La figura cogió un candelabro y se le acercó. Una mano tan flaca como la de un esqueleto agarró la barbilla de Vimes y se la movió con delicadeza a un lado y al otro.

—Ah, sí. Tiene usted el perfil de los Vimes, está claro. Pero no las orejas de los Vimes. Por supuesto, su abuela materna era una Clamp. A -já…

La mano de los Vimes volvió a coger la espada de los Vimes. Solamente había una clase de persona que tuviera tanta fuerza en un cuerpo de apariencia tan frágil.

—¡Ya me parecía a mí! ¡Eres un vampirol -dijo—. Eres un puto vampiro chupasangre.

—A -já.

Podría haber sido una risa. Podría haber sido una tos.
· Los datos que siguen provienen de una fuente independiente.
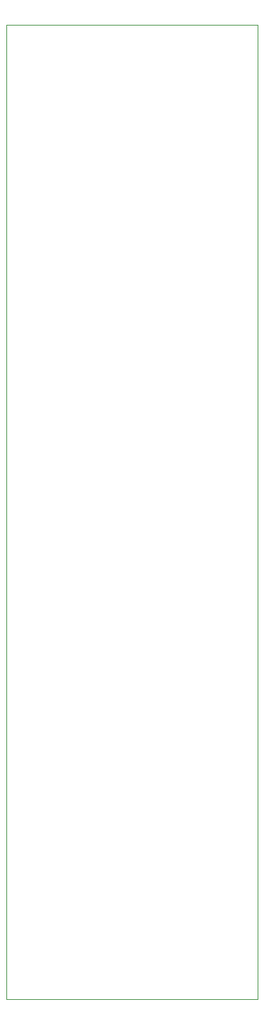
<source format=gm1>
%TF.GenerationSoftware,KiCad,Pcbnew,(6.0.1)*%
%TF.CreationDate,2022-09-30T20:43:48-04:00*%
%TF.ProjectId,SYNTH-MIXER6-01,53594e54-482d-44d4-9958-4552362d3031,1*%
%TF.SameCoordinates,Original*%
%TF.FileFunction,Profile,NP*%
%FSLAX46Y46*%
G04 Gerber Fmt 4.6, Leading zero omitted, Abs format (unit mm)*
G04 Created by KiCad (PCBNEW (6.0.1)) date 2022-09-30 20:43:48*
%MOMM*%
%LPD*%
G01*
G04 APERTURE LIST*
%TA.AperFunction,Profile*%
%ADD10C,0.100000*%
%TD*%
G04 APERTURE END LIST*
D10*
X0Y-6252501D02*
X30000000Y-6252501D01*
X30000000Y-6252501D02*
X30000000Y-122502501D01*
X30000000Y-122502501D02*
X0Y-122502501D01*
X0Y-122502501D02*
X0Y-6252501D01*
M02*

</source>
—Sí. Un vampiro, está claro. Sí, ya he oído lo que piensa usted de los vampiros. «No del todo vivos pero no lo bastante muertos», creo que ha dicho usted. Me parece muy ingenioso. A-já. Vampiro, sí. Chupasangre, no. Morcilla, sí. El summum del arte del carnicero, sí. Y si todo lo demás falla, hay un montón de carniceros kosher allá en Salchicha Larga. A-já, sí. Todos vivimos lo mejor que podemos. A-já. Las vírgenes están a salvo de mí. A-já. Desde hace cientos de años, siento decirlo. A-já.

La forma y el círculo de luz de la vela se alejaron.
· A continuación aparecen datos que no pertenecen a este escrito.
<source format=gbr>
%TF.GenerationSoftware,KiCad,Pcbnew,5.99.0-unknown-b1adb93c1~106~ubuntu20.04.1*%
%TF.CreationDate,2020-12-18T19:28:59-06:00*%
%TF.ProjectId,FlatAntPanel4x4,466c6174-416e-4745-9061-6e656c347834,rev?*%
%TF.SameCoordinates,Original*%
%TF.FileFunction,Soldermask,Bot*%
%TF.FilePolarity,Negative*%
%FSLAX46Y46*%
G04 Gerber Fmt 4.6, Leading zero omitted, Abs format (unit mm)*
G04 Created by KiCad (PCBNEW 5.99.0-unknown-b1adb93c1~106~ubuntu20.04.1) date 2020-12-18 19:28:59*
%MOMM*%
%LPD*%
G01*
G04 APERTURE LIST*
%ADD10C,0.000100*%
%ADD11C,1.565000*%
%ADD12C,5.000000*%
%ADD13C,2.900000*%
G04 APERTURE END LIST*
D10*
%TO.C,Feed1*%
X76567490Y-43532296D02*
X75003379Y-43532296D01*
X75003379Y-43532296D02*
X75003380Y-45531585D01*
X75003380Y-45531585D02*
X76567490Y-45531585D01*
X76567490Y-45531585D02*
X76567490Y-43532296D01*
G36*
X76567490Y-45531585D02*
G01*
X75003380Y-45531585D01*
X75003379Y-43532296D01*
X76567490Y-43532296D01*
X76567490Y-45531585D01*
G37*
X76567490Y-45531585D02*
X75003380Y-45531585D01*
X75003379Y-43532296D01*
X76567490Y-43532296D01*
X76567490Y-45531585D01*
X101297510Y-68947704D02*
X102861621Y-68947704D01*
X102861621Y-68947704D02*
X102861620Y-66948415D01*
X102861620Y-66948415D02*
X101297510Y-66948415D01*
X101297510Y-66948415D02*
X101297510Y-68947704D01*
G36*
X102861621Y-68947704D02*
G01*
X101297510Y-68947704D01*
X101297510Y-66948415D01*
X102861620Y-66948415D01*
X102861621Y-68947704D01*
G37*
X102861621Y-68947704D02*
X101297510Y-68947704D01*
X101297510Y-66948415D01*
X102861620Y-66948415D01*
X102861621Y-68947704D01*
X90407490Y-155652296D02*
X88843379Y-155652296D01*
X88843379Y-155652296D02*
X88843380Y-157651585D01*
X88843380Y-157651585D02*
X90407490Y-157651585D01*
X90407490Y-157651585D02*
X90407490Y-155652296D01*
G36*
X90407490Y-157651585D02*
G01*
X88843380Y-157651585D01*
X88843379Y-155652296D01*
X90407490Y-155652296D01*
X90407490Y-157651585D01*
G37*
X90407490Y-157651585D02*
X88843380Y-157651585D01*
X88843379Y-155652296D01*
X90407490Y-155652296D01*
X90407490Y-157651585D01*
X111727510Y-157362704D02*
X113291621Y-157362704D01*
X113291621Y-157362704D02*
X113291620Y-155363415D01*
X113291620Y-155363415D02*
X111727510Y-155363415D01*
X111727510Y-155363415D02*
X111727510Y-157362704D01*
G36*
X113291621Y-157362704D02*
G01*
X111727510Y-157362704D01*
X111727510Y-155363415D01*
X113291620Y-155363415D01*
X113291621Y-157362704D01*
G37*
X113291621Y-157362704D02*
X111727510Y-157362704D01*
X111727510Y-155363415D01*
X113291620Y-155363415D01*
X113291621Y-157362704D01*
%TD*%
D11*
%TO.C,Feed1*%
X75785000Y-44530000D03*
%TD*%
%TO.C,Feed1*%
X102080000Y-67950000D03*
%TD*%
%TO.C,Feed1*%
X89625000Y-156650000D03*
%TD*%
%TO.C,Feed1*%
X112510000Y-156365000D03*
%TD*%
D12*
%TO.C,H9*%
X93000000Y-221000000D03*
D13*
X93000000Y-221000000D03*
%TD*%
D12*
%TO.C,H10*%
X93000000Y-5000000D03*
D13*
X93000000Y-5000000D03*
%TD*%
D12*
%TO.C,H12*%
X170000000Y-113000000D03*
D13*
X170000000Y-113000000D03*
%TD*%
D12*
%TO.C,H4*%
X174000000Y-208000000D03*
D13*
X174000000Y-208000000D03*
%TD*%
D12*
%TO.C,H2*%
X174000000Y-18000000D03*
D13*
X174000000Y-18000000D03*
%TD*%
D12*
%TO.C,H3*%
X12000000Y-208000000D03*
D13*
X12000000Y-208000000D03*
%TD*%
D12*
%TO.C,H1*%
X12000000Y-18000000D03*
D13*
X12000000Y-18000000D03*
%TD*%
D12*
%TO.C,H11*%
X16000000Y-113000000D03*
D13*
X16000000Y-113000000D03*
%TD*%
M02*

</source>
—Me temo que ha perdido usted el tiempo innecesariamente, comandante Vimes.

La mirada de Vimes se estaba acostumbrando a la luz trémula. La sala estaba llena de libros amontonados. Ninguno de ellos en estanterías. De todos sobresalían puntos de lectura que parecían dedos aplastados.

—No lo entiendo —dijo. O bien Dragón Rey de Armas tenía unos hombros muy encorvados o bien tenía alas debajo de su túnica sin forma. Algunos podían volar como murciélagos, recordó Vimes. Se preguntó qué edad debía de tener aquel. Podían «vivir» casi eternamente…

—Creo que ha venido usted porque se considera, a-já, apropiado que tenga un escudo de armas. Me temo que eso no es posible. A-já. Sí que existió un escudo de armas de los Vimes, pero no se puede resucitar. Iría en contra de las normas.

—¿Qué normas?

Se oyó un ruido sordo cuando el otro bajó un libro y lo abrió.

—Estoy seguro de que conoce usted a sus antepasados, comandante. Su padre era Thomas Vimes, hijo de Gwilliam Vimes…

—Es por el Viejo Carapiedra, ¿verdad? —dijo Vimes en tono inexpresivo—. Esto tiene que ver con el Viejo Carapiedra.

—Ciertamente. A-já. No-Sufráis-Injusticia Vimes. El antepasado de usted. El Viejo Carapiedra, en efecto, tal como le llamaban. Comandante de la Guardia de la Ciudad en 1688. Y regicida. Asesinó al último rey de Ankh-Morpork, tal como sabe cualquier escolar.